DESCRIPTION OF THE TASK:
Among the lines below, copy each one in which "from" appears.

ENTRIES SHOWN:
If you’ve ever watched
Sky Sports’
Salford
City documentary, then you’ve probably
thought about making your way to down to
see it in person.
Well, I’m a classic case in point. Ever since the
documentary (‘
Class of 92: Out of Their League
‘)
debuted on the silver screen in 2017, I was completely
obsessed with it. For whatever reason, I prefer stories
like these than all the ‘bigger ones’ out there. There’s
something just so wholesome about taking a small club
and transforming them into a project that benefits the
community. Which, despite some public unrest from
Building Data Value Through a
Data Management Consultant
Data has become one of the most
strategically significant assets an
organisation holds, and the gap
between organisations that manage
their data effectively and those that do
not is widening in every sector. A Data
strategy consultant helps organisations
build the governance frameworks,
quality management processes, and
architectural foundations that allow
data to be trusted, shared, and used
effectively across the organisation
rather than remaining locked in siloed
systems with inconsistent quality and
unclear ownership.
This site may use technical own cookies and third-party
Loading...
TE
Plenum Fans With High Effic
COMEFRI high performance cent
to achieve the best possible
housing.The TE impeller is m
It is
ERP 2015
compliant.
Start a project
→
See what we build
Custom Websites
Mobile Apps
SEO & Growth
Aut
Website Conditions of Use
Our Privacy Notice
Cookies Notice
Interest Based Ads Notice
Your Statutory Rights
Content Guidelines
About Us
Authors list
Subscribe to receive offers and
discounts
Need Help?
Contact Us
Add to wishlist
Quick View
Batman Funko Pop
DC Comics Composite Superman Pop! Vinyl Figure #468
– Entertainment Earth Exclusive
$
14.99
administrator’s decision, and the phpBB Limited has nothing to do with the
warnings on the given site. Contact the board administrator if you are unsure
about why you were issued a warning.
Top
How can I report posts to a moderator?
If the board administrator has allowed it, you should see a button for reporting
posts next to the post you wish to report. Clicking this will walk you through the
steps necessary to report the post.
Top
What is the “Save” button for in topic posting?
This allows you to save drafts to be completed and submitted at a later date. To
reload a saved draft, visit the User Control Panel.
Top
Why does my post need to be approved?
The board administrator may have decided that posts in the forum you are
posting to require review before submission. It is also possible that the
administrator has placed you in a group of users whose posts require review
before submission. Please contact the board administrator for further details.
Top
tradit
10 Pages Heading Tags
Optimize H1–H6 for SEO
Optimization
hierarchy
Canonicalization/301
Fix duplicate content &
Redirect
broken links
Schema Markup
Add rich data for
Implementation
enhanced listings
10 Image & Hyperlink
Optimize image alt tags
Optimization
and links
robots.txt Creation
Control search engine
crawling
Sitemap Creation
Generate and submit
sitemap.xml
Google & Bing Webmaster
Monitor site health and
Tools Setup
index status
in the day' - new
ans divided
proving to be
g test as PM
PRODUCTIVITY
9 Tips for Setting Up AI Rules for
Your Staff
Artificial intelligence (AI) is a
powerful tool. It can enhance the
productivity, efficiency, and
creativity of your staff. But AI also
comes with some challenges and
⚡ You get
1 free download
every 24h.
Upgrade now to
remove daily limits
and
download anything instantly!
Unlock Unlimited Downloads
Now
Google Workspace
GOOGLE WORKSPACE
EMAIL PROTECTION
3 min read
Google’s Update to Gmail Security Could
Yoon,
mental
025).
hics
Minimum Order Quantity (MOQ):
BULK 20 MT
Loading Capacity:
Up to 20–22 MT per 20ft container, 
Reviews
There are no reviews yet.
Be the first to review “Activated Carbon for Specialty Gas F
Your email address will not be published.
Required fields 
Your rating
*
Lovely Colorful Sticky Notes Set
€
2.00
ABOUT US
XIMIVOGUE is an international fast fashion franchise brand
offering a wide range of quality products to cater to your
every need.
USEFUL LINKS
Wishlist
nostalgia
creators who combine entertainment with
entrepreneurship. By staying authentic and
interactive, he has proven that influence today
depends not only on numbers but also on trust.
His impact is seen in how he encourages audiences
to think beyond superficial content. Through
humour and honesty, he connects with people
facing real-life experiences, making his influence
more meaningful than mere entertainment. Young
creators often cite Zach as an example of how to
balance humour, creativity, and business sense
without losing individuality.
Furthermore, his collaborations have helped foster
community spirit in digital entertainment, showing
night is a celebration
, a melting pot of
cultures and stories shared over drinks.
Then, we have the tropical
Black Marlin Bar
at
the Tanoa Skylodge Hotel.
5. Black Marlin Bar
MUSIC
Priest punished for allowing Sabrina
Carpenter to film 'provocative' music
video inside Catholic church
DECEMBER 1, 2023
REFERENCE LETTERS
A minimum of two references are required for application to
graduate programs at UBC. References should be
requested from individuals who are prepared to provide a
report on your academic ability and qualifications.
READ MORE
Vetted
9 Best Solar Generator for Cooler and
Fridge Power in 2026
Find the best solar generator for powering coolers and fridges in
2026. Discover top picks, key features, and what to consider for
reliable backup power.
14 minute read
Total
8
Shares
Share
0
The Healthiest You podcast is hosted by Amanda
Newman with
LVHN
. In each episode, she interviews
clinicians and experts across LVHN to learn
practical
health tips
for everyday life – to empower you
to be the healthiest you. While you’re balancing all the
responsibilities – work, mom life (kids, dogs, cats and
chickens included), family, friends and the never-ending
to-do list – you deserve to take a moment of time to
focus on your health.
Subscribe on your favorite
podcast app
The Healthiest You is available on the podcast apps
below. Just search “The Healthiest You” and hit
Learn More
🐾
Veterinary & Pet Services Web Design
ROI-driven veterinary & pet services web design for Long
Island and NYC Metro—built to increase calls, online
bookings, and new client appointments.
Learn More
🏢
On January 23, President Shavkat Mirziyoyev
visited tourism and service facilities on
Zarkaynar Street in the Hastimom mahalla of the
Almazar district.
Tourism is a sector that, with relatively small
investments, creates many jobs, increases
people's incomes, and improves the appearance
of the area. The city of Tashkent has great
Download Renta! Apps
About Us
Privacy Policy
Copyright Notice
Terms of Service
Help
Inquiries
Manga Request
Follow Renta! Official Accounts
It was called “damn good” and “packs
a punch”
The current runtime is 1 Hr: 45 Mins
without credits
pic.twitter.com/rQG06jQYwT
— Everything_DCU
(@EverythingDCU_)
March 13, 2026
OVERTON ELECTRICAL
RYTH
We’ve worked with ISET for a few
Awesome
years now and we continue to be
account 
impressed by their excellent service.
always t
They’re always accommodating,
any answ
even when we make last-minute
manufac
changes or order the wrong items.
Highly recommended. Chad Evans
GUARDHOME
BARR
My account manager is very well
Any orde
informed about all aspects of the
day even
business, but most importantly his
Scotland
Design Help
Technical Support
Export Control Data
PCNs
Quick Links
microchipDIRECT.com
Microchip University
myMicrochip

RESULT OF THE EXERCISE:
community. Which, despite some public unrest from
requested from individuals who are prepared to provide a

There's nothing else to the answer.